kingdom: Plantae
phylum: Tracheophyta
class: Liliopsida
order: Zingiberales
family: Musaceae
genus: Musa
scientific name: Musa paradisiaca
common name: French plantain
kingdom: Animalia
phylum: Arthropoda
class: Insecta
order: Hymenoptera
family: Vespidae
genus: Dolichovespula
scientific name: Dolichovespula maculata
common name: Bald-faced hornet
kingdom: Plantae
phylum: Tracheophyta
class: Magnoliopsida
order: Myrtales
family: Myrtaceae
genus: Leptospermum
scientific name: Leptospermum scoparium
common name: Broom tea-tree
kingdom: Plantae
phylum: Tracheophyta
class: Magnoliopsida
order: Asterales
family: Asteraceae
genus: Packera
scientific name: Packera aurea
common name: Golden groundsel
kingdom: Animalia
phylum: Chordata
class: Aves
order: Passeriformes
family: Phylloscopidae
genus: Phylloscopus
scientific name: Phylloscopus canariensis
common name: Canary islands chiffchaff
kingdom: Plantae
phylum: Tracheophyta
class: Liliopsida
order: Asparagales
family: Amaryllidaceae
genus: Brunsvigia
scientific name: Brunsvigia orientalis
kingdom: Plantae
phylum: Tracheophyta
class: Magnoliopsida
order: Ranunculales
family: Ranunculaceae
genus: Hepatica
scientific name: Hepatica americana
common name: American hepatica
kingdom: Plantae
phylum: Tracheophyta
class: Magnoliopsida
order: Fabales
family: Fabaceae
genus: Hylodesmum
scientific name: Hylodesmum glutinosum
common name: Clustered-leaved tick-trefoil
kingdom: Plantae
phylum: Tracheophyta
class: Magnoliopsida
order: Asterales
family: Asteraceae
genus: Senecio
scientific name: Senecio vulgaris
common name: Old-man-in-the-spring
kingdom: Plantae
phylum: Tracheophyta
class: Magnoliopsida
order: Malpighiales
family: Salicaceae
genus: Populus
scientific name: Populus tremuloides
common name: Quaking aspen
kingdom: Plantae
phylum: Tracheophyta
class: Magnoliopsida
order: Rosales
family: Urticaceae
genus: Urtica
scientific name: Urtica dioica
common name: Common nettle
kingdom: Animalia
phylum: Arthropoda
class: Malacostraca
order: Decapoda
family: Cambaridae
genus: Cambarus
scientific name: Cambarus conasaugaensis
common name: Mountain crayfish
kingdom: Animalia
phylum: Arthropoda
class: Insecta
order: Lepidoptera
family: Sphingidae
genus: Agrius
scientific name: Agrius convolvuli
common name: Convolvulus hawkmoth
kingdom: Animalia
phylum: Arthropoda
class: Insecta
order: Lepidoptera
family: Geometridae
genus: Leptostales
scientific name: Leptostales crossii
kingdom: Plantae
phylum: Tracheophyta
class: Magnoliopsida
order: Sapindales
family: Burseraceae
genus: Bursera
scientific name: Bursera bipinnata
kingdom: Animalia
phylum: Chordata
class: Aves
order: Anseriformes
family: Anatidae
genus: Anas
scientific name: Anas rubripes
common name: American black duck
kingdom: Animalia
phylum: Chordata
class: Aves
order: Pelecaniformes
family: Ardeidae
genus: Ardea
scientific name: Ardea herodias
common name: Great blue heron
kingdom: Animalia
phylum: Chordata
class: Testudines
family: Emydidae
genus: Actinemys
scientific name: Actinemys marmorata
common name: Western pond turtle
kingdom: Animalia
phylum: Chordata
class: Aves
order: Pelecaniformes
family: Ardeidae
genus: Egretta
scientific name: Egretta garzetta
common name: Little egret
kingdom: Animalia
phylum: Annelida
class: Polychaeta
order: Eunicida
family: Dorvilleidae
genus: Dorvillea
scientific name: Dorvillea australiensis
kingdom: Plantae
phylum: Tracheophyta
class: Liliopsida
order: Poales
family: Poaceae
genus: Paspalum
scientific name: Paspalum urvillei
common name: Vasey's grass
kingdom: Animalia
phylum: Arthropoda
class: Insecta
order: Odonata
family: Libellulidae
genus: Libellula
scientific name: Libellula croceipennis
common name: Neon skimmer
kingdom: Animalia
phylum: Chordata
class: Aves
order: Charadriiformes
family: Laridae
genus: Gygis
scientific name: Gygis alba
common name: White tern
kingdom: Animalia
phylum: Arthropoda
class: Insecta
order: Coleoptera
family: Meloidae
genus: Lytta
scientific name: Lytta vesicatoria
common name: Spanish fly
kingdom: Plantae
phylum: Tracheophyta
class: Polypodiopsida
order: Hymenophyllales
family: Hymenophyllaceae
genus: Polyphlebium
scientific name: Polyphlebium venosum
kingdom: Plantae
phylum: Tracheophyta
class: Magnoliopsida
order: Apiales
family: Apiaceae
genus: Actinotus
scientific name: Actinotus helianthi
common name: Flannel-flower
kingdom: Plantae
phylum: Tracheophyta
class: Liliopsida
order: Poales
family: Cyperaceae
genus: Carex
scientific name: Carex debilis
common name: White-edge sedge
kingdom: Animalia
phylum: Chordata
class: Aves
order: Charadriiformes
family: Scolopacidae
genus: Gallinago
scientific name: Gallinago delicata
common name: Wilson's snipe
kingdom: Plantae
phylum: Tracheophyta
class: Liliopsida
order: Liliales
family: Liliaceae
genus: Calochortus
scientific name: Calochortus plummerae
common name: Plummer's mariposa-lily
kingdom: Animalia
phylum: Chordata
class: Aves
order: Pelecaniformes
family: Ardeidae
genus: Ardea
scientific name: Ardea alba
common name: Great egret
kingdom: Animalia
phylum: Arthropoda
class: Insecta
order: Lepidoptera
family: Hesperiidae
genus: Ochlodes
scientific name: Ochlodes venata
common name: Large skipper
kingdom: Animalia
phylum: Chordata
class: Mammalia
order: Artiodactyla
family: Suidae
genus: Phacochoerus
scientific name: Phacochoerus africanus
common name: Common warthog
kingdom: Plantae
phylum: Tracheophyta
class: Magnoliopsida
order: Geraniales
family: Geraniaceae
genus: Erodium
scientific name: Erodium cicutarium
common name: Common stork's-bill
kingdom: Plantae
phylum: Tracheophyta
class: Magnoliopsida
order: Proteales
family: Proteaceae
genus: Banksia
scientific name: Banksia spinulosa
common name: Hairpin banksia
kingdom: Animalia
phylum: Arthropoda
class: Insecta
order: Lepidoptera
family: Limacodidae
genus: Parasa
+===+
Please return the stretch of the listing above from the line containing "family: Proteaceae" through the end of the listing, copying each line unchanged.

family: Proteaceae
genus: Banksia
scientific name: Banksia spinulosa
common name: Hairpin banksia
kingdom: Animalia
phylum: Arthropoda
class: Insecta
order: Lepidoptera
family: Limacodidae
genus: Parasa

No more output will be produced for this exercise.